Structured page parsing data
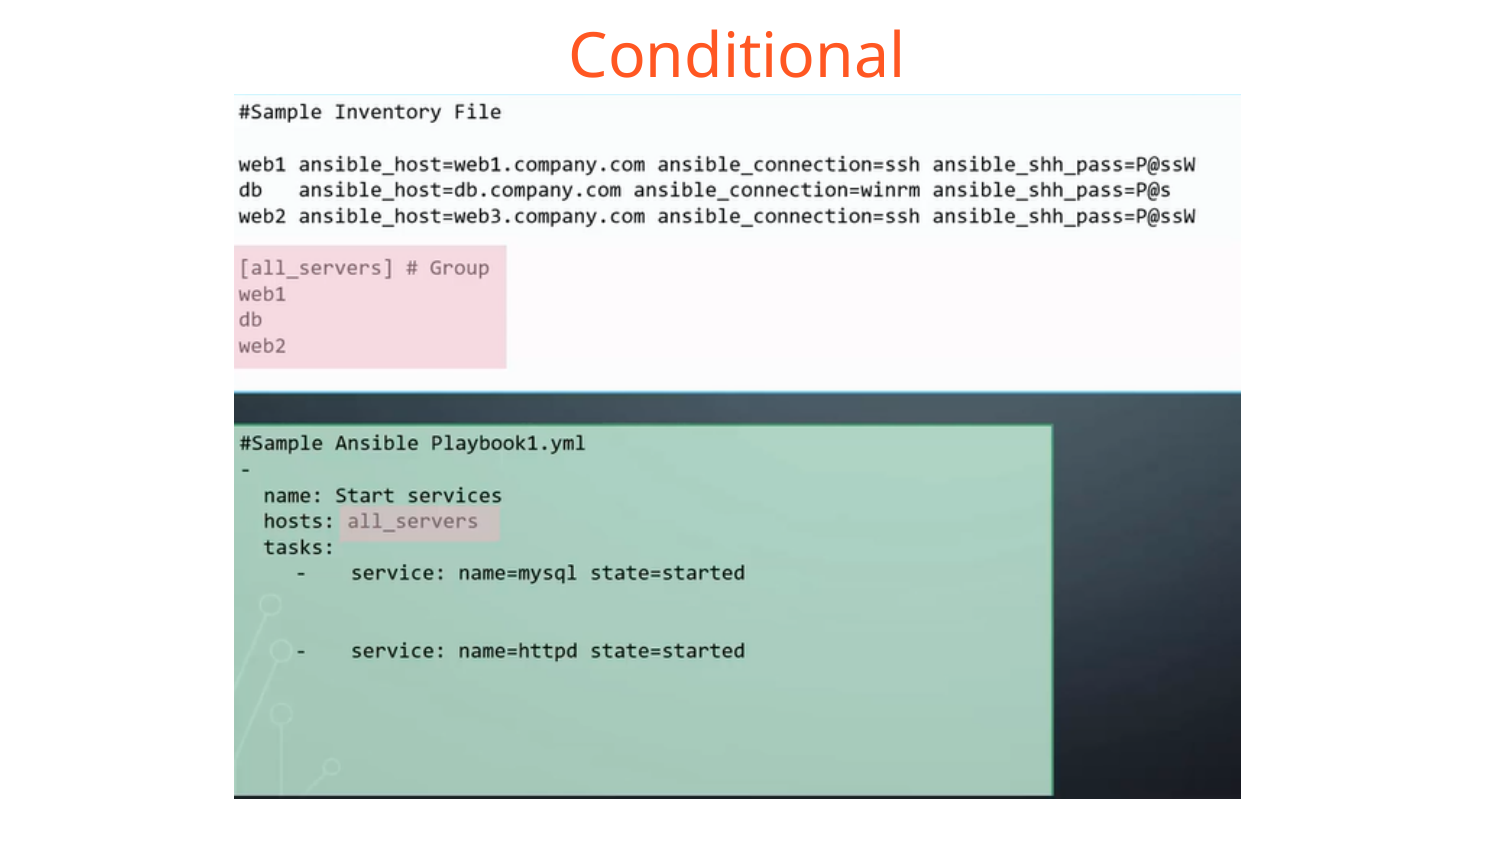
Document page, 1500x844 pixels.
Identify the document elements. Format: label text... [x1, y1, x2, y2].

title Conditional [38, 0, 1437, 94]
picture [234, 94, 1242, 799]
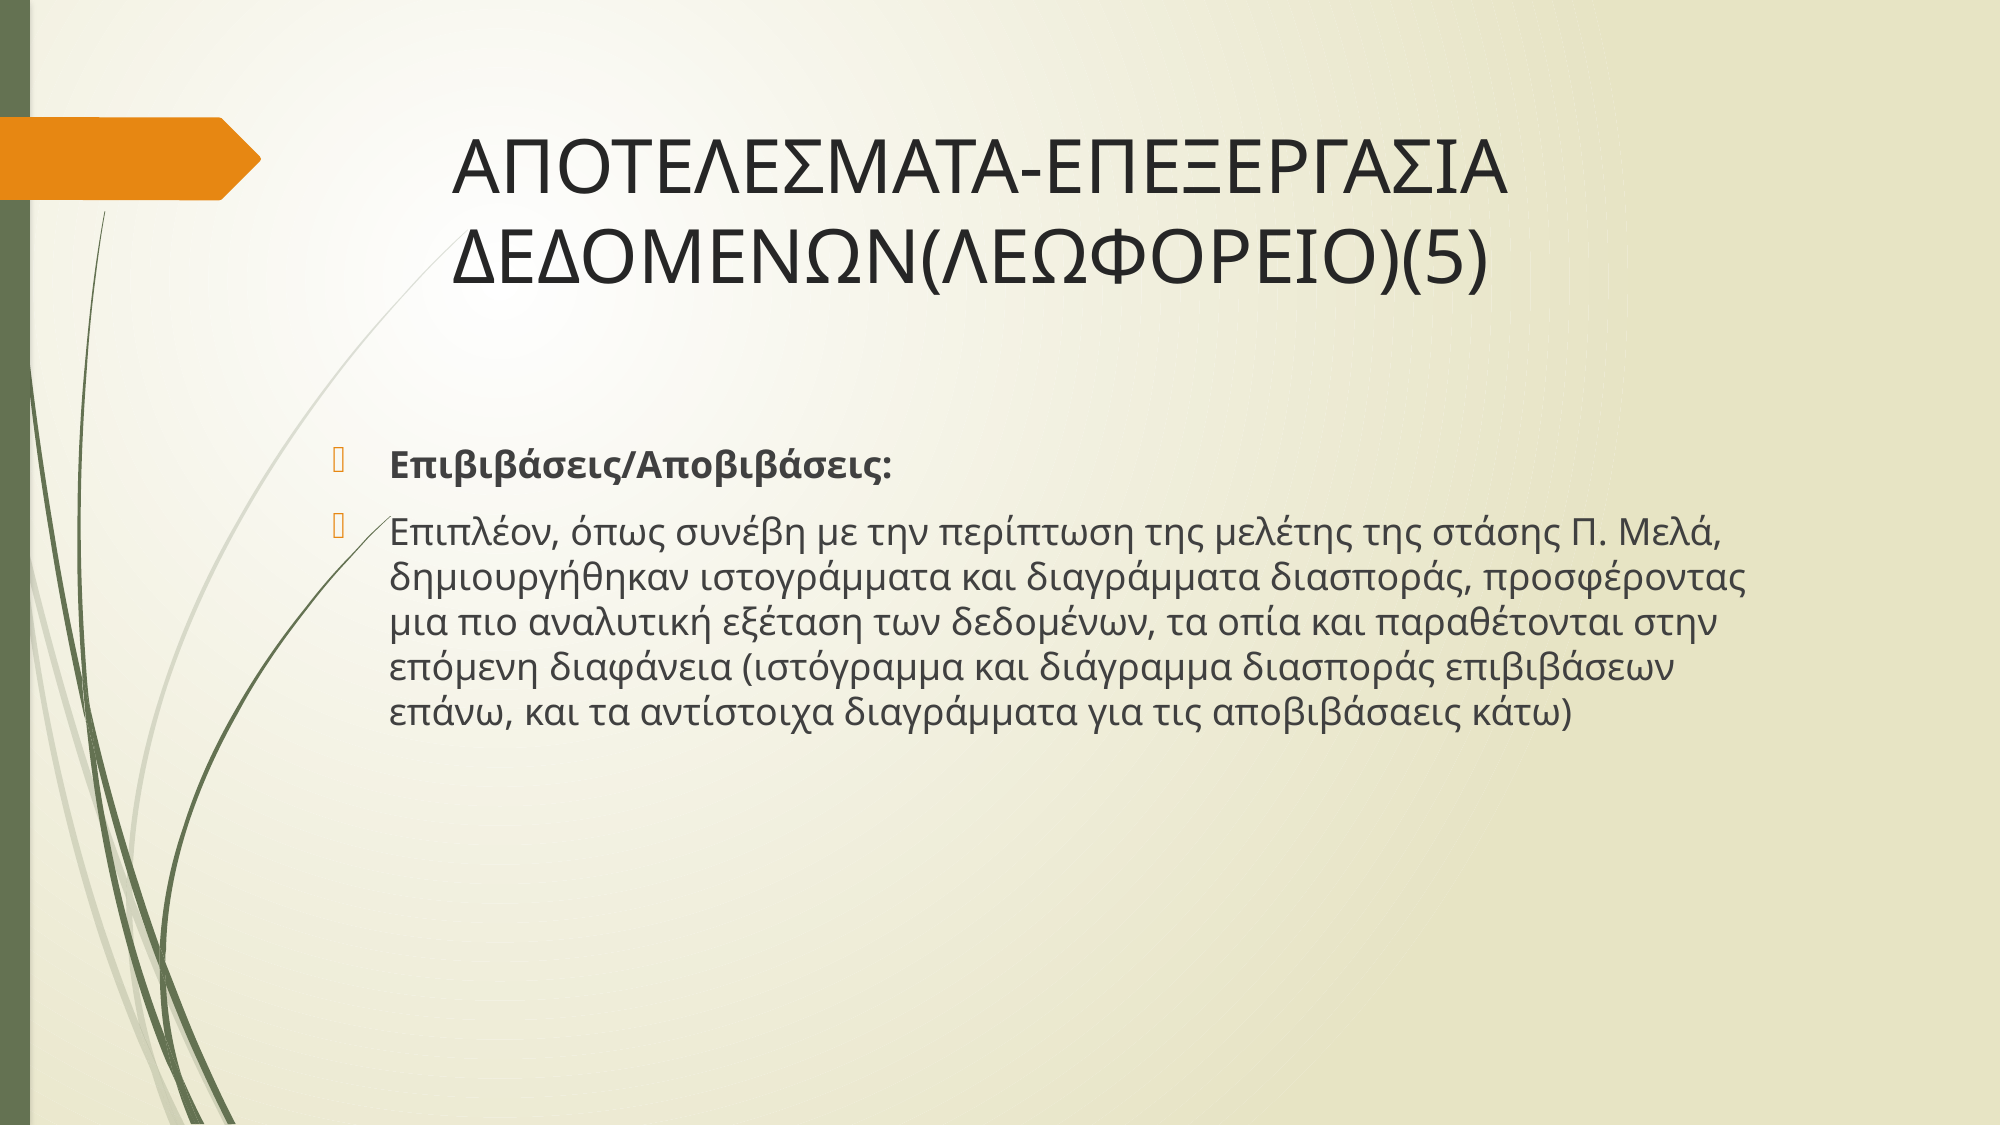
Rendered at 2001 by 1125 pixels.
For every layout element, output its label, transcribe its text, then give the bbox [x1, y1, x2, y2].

...

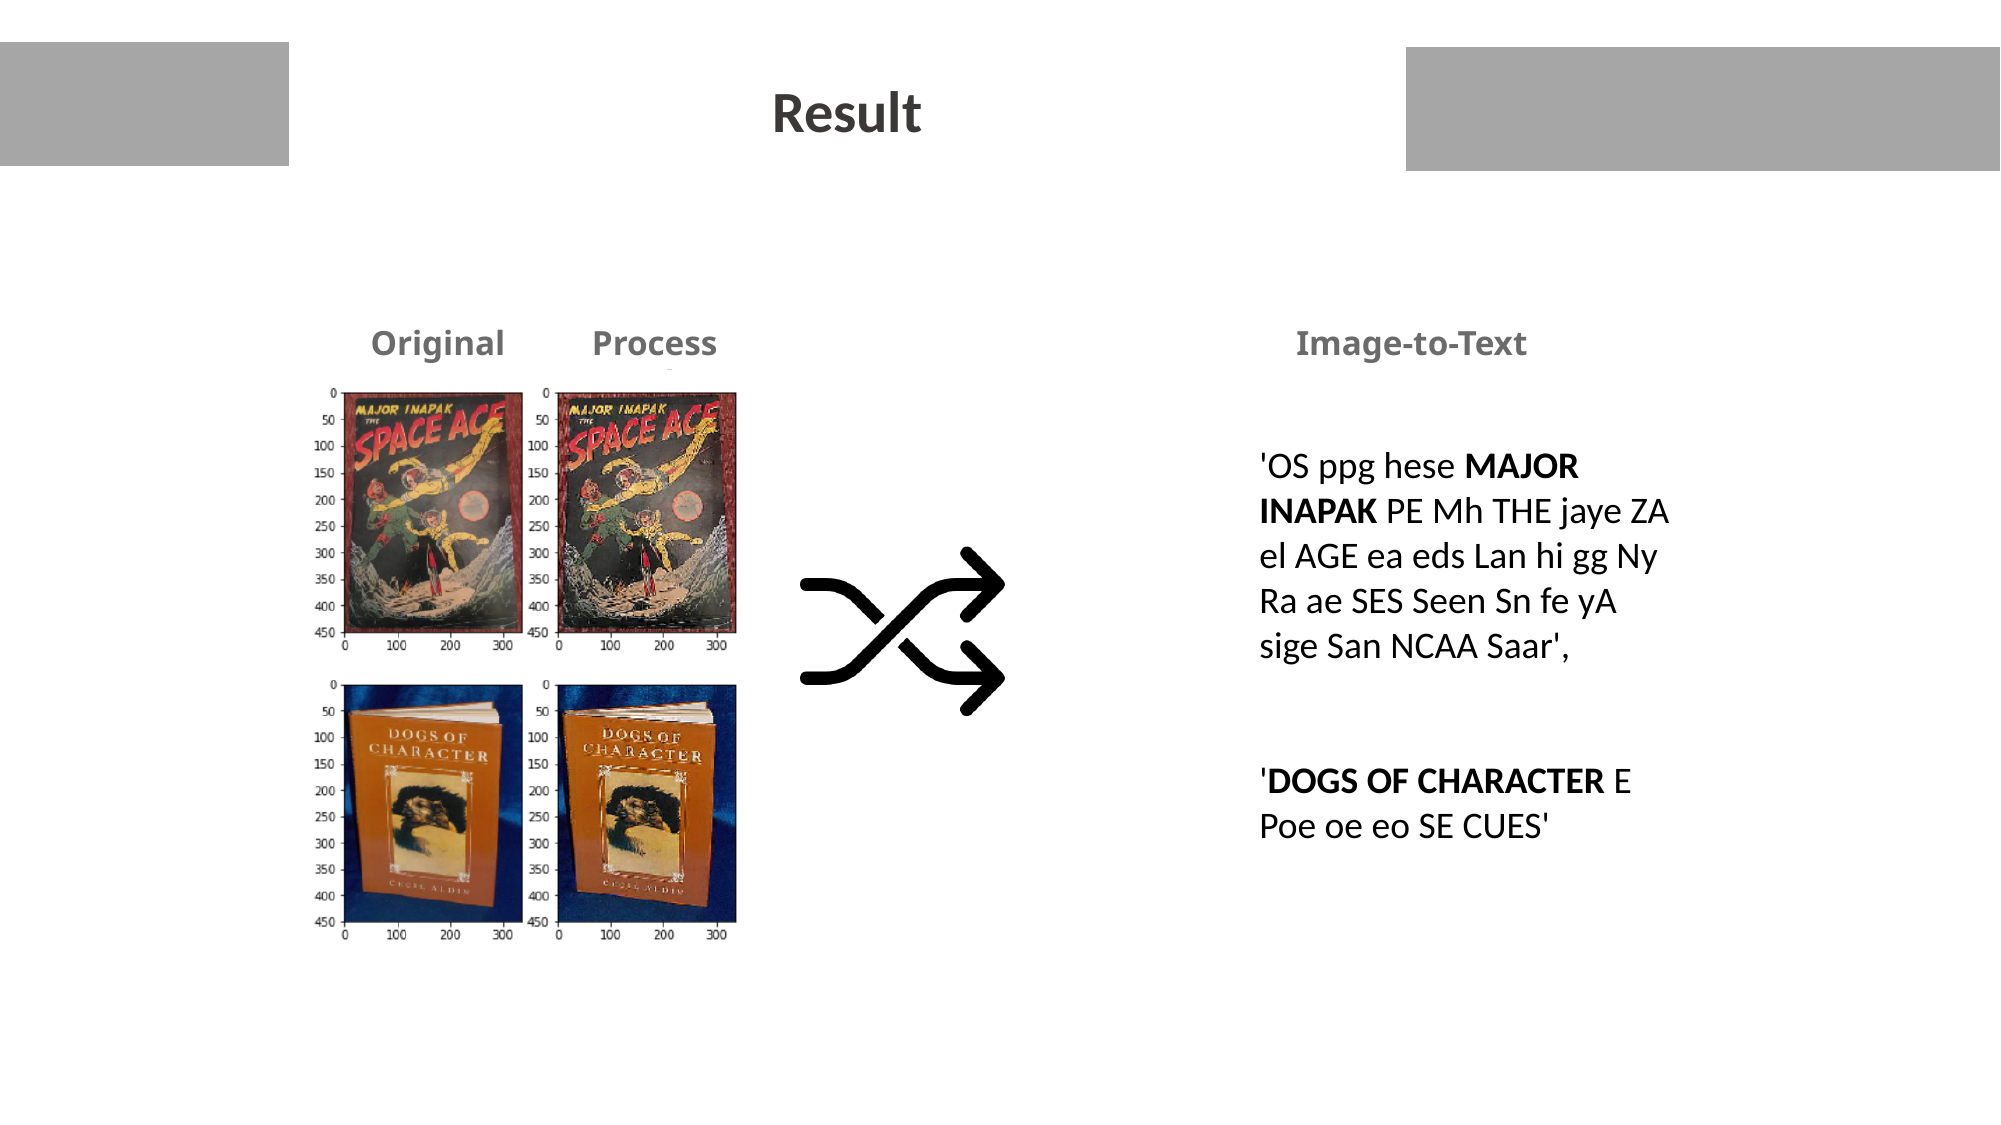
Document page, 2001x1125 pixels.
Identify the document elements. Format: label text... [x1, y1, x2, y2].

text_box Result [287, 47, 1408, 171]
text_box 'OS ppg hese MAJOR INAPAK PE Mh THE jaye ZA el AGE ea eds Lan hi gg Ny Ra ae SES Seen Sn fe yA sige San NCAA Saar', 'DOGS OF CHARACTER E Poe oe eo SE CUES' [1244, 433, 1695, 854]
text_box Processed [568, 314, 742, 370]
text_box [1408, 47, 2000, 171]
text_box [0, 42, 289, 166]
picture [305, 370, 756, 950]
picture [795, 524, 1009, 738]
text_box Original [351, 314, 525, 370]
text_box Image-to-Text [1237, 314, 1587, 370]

**Job**. A clean copy is needed of the lines above from the one with "Document page, 1500x844 pixels." up to and including the one with "For every layout". Please set it down exactly, with no pictures.

**Result**.
Document page, 1500x844 pixels.
Identify the document elements. Format: label text... [x1, y1, x2, y2].

title Conditional [38, 0, 1437, 94]
picture [234, 94, 1242, 799]
Rendered at 2001 by 1125 pixels.
For every layout element, output its label, transcribe its text, then give the bbox [x1, y1, x2, y2].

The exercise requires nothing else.